Let me propose a replacement encoding for loading tiny values, "mov reg,const". By utilizing the unused and reserved form "lea reg,reg" (8d 11rrrxxx) I propose the following meaning:
rrr is the target register and xxx shall be encoded as 000: a signed byte follows, i.e. -128..127 001: 1 010: 2 011: maximum signed value (for 32 bit: 0x7fffffff) 100: a signed word follows, i.e. -32768..32767 101: minimum signed value (for 32 bit: 0x80000000) 110: -2 111: -1
Examples: "mov eax,2": 8d c2 (2 bytes) "mov eax,5": 8d c0 05 (3 bytes) "mov eax,32767": 8d c4 ff 7f (4 bytes) All these encodings are better than b8 xx xx xx xx (5 bytes).
Needless to say that the usual prefixes for word and qword should work as well.
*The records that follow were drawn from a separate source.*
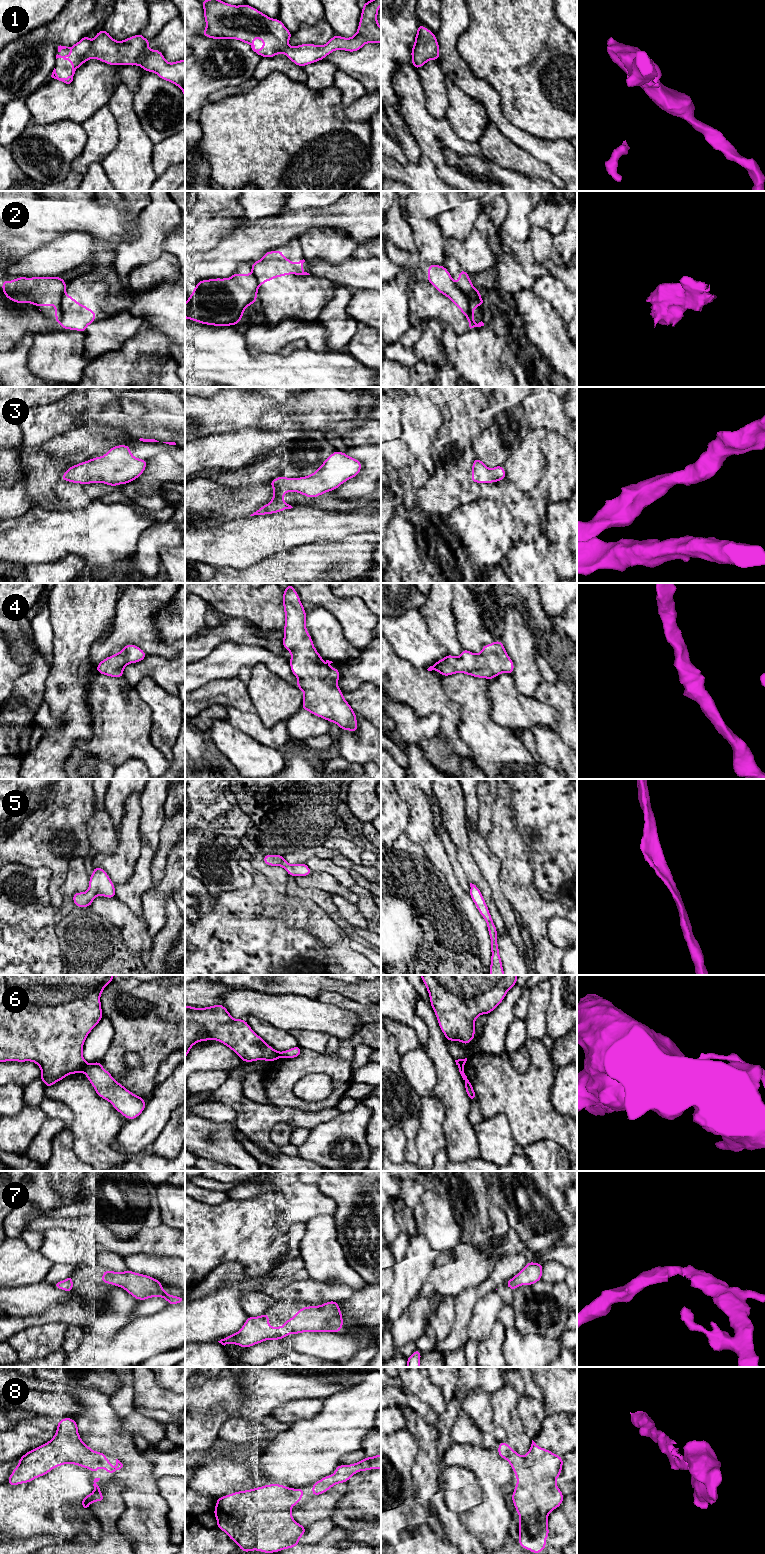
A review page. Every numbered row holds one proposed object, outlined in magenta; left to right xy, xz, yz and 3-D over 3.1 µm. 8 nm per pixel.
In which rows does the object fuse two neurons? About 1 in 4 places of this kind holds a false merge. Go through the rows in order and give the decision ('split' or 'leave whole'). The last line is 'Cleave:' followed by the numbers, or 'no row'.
1: leave whole
2: split
3: leave whole
4: leave whole
5: leave whole
6: split
7: leave whole
8: leave whole
Cleave: 2, 6

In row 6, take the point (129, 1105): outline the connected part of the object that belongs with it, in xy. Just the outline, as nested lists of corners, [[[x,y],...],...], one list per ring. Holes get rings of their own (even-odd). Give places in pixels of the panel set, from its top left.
[[[100,1061],[87,1063],[83,1072],[95,1089],[96,1094],[110,1102],[127,1119],[133,1120],[144,1111],[147,1105],[144,1099],[115,1081],[113,1076],[102,1067]]]

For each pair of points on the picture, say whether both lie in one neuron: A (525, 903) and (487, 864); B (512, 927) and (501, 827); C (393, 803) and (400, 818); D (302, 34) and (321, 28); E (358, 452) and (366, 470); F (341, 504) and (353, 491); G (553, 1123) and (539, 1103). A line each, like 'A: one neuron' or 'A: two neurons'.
A: two neurons
B: two neurons
C: one neuron
D: one neuron
E: one neuron
F: two neurons
G: one neuron

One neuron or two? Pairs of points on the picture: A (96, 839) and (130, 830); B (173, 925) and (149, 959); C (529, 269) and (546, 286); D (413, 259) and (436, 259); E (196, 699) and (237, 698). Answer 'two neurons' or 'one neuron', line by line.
A: two neurons
B: one neuron
C: two neurons
D: two neurons
E: one neuron

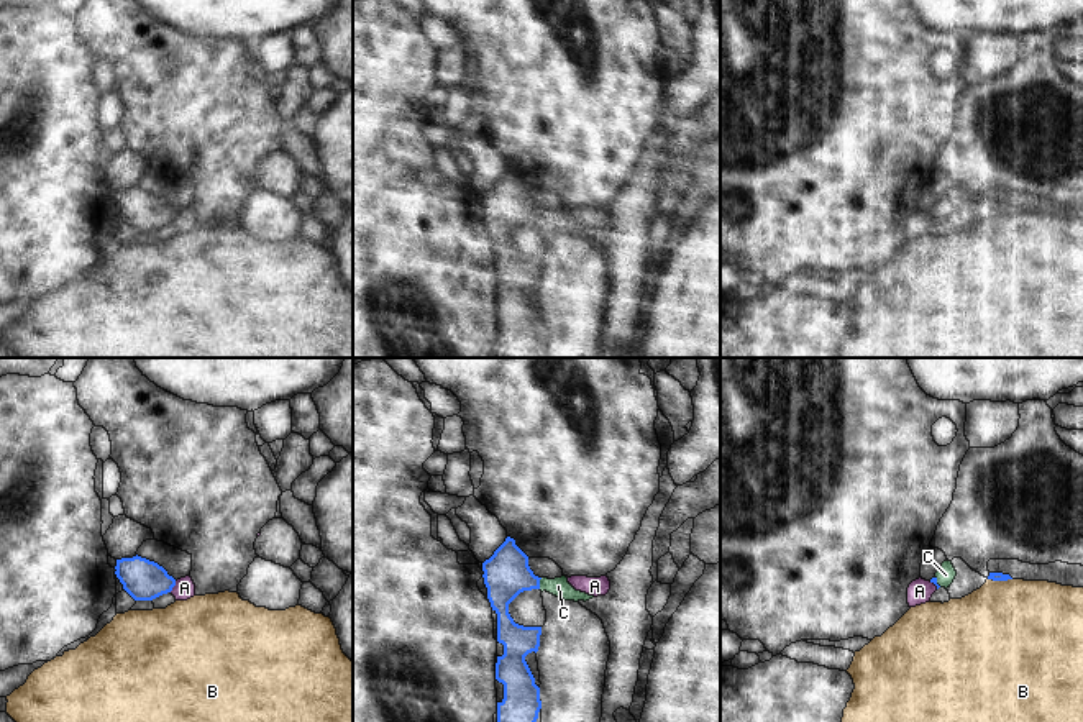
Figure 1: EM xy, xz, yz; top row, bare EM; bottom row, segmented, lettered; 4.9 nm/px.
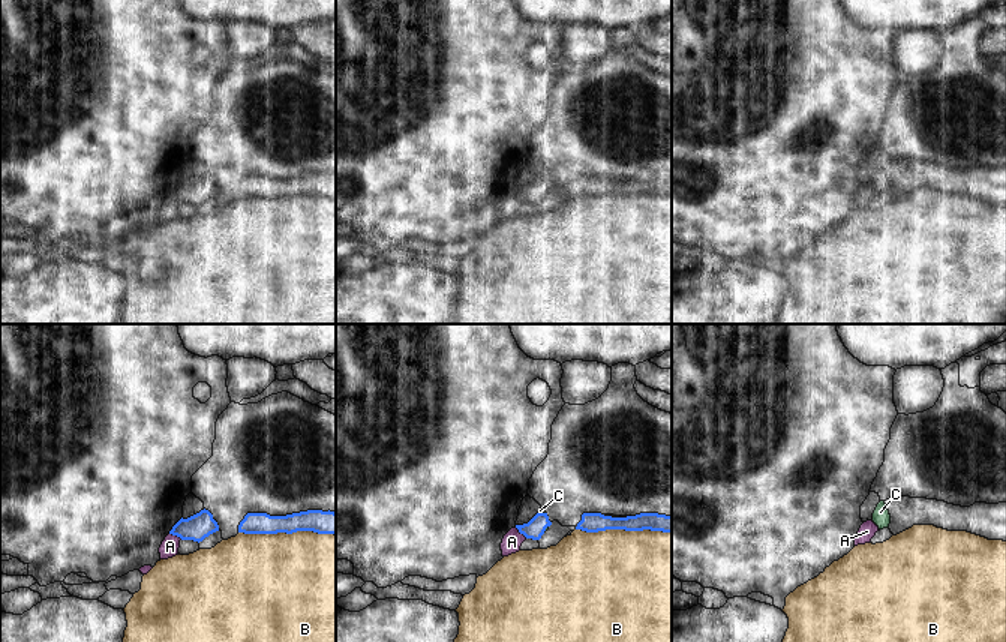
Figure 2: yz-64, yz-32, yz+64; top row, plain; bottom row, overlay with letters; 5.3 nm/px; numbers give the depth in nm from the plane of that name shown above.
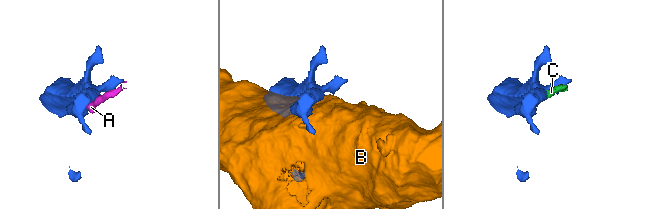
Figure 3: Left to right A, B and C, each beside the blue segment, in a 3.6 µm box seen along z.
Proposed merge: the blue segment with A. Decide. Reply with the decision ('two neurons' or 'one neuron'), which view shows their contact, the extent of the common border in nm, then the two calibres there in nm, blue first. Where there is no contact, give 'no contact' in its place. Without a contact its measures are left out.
two neurons; meets blue in xy; contact 70 nm long; 200 nm thick on the blue side, 100 nm on the other

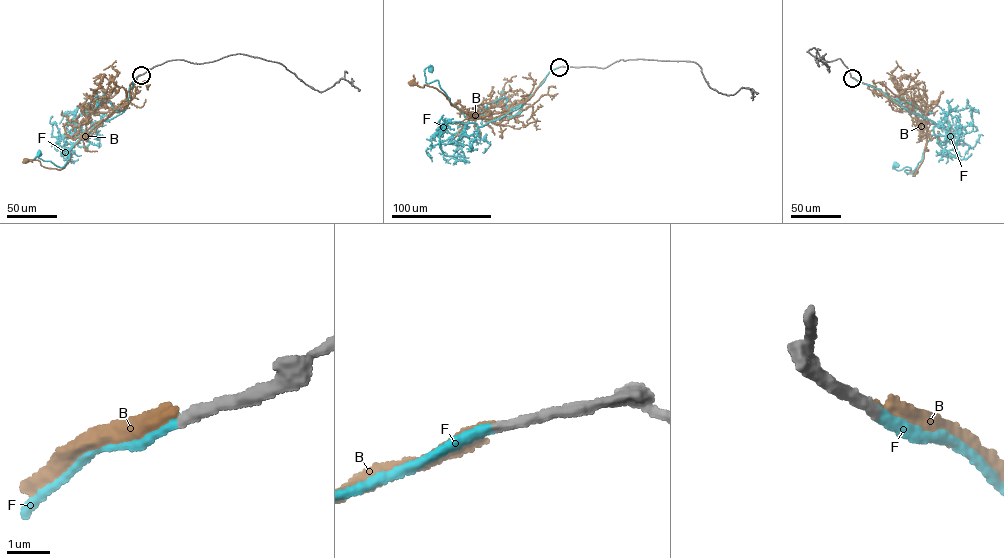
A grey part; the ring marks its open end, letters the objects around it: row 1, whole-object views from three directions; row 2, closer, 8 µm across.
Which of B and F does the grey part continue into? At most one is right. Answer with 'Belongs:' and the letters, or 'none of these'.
Belongs: F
Example: "mov rax,-2": 48 8d fe (3 bytes) instead of 48 c7 c0 fe ff ff ff (7 bytes)
Since this kind of mov command is used very often I see much of an improvement.
I really don't think the decoding complication is worth the instruction size reduction. This is the RISC vs. CISC debate all over again. And I'm pretty sure the transistors can be invested into something that offers greater benefit. Constants almost always get propagated by the compiler anyway, so these instructions don't occur nearly as often as you seem to think.
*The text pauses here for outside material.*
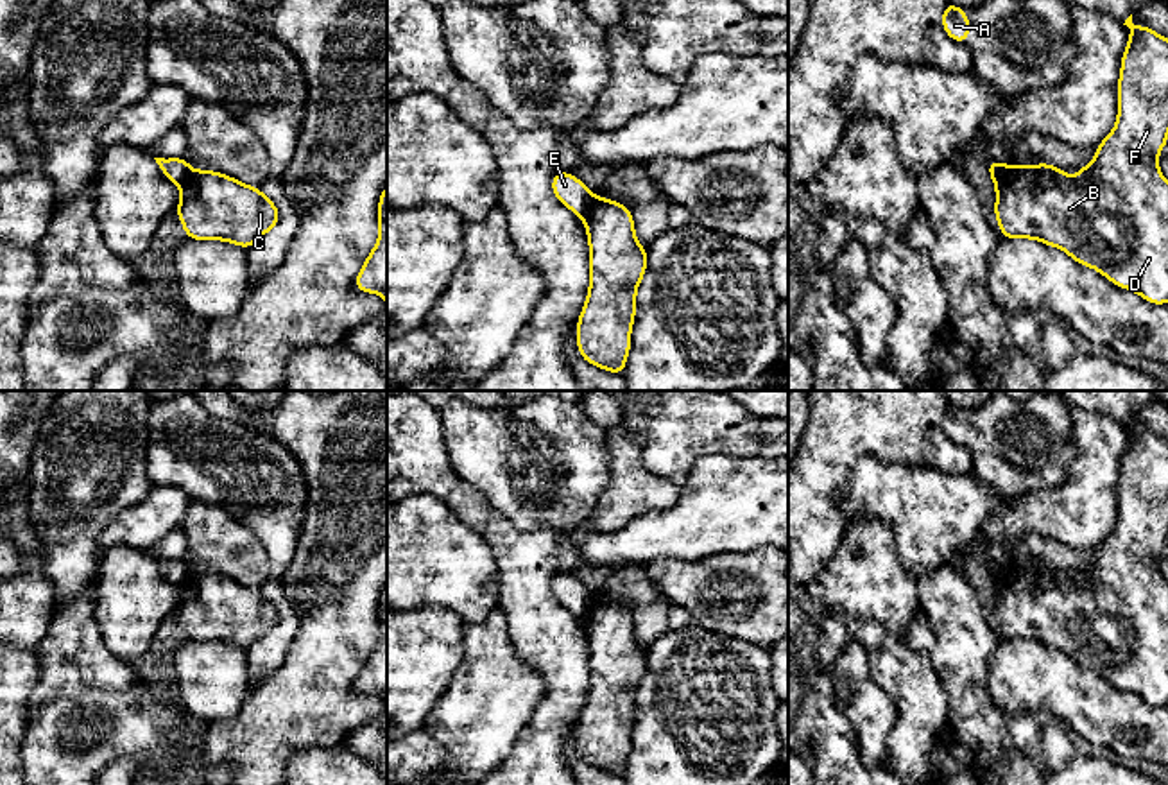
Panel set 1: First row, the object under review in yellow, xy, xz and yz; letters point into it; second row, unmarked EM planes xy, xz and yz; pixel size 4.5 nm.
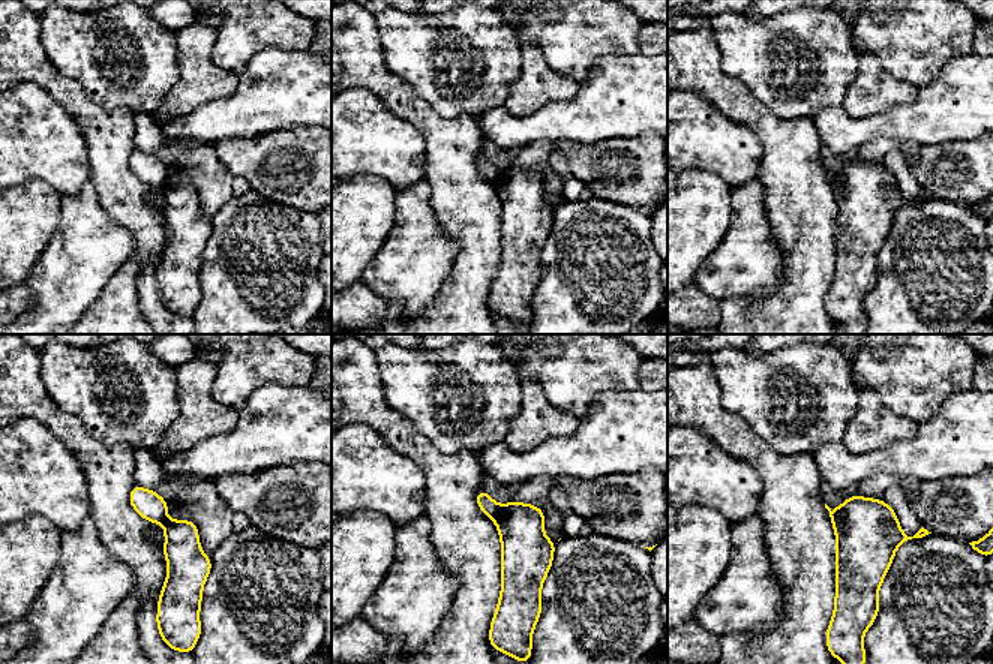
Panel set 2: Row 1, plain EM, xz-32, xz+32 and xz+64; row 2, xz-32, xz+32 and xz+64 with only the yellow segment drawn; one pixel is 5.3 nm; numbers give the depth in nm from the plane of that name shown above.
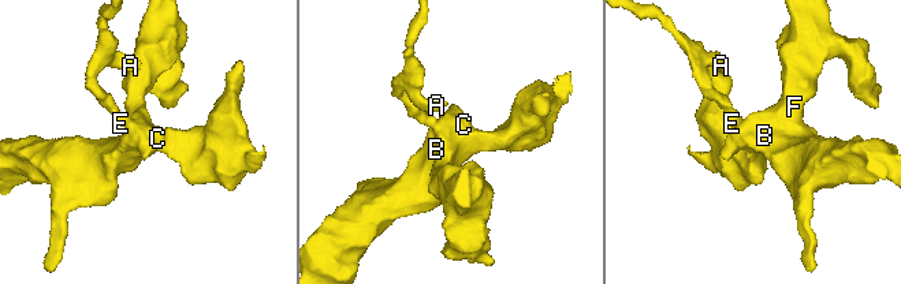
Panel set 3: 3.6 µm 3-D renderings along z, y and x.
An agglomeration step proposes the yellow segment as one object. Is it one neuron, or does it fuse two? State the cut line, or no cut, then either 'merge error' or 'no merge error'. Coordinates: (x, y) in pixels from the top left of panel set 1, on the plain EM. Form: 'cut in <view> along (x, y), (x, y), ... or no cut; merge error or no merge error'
cut in xz along (595, 599), (583, 619); merge error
Another critically important thing to take into account is that you don't want to break compatibility without strong justification. There's a very real risk that several years from now people carelessly compile their code using an extension like this, and it would crash on a large number of systems without support for this extension. Intel would be blamed for adding instructions that really aren't that critical.
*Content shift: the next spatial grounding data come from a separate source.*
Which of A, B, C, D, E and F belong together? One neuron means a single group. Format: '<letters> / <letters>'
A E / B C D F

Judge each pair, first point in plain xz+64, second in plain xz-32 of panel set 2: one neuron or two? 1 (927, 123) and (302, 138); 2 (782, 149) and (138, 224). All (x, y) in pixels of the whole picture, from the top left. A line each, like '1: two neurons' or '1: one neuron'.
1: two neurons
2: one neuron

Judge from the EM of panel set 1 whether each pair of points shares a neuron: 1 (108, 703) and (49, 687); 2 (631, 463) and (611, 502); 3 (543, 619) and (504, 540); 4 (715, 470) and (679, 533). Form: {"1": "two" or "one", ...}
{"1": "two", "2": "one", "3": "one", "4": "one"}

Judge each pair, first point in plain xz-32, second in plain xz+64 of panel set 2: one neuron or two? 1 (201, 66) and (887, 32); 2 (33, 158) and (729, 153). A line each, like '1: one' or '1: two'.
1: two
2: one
Please don't let this discourage you. You clearly care about performance and carefully studied the encoding formats. But try to look at the bigger picture and think long term. Personally I think multi-core and throughput computing poses much bigger challenges. Perhaps a 'voting' instruction and gather/scatter support help in these areas, but I'm sure other suggestions exist that are worth exploring...
Well, the need to have denser encoding seems to be there since I have sometimes seen replacements for assigning small constants: * 0: xor reg,reg (same register, 2 bytes): Specially optimized by processor! This is the reason I left out 0. * -1: or reg,-1 (3 bytes) * -128..127: "push imm8 / pop reg" (3 bytes): Obviously very slow because of accessing memory. The special case of 0 is *very* common and (almost?) always treated specially. In my experience assignments of small constants to register occur quite often. Nearly all the arithmetic commands have a special notation for 8 bit immediate values: and,or,xor,cmp,add,adc,sub,sbb - and there is inc/dec...
BTW: In the proposal I have changed the constants 3 and -3 to min/max value which seem to be much more common.
As an example for an introduction of a new command, AMD has introduced lzcnt which is quite easily replaced by a small sequence around bsr. I see no real advantage of this new command, i.e. it is needed quite seldom and it is replaced easily.
My proposal does not break compatibility since a coding is used which traps as an illegal opcode.
What do you mean by 'voting' instruction? Is there a place where I can vote for new instructions?
For all new or changed commands your arguments apply. One must pay attention when using new commands. Nowadays compilers assume cmov and sse2 to be present. What, if I use my old Pentium II laptop?
After all this is only a proposal, in other words a hint that things can be enhanced - and it is not us who decide if the proposal will be implemented. We'll see what happens - I hope that Intel and AMD folks are listening.
Indeed setting a register to zero is very common, and using a xor for that also helps because the register renamer recognizes that there's no dependency. But other values don't occur nearly as often, or get propaged into an arithmetic operation. As you noted yourself, arithmetic operations can work with 8-bit immediate values because they suffice in many cases.
Also, just because some compilers use clever tricks to set other register values using less instruction bytes, doens't mean it's really all that necessary.
LZCNT is a different story because it actually replaces a sequence of 4 instructions. It's a whole lot faster, and I can imagine that for some very specific algorithms like compression, encryption and/or scientific computing it makes a significant difference. I bet supercomputing clients have a big say in which instructions are considered as an extension.
Indeed your proposal doesn't break compatibility, but using the same opcode for different purposes seems at least a bit problematic to me. Also note that the pre-decoder has to quickly determine the length of each instruction, so any deviation from the standard formats would likely complicate things and potentially have a performance impact on everything else. Since you're merely saving a few instruction bytes in rarely occuring code, I fear it's just not worth it.
Regarding the "voting" instruction(s) I was thinking of the bakery algorithm, implemented centrally in hardware so it has a bounded latency. Anyway, I haven't really thought that through, but I'm quite sure that as the number of cores increases we need all the hardware assistance we can get to maximize the scaling efficiency. In my humble opinion that's going to be way more important than shaving off a byte or a cycle here and there.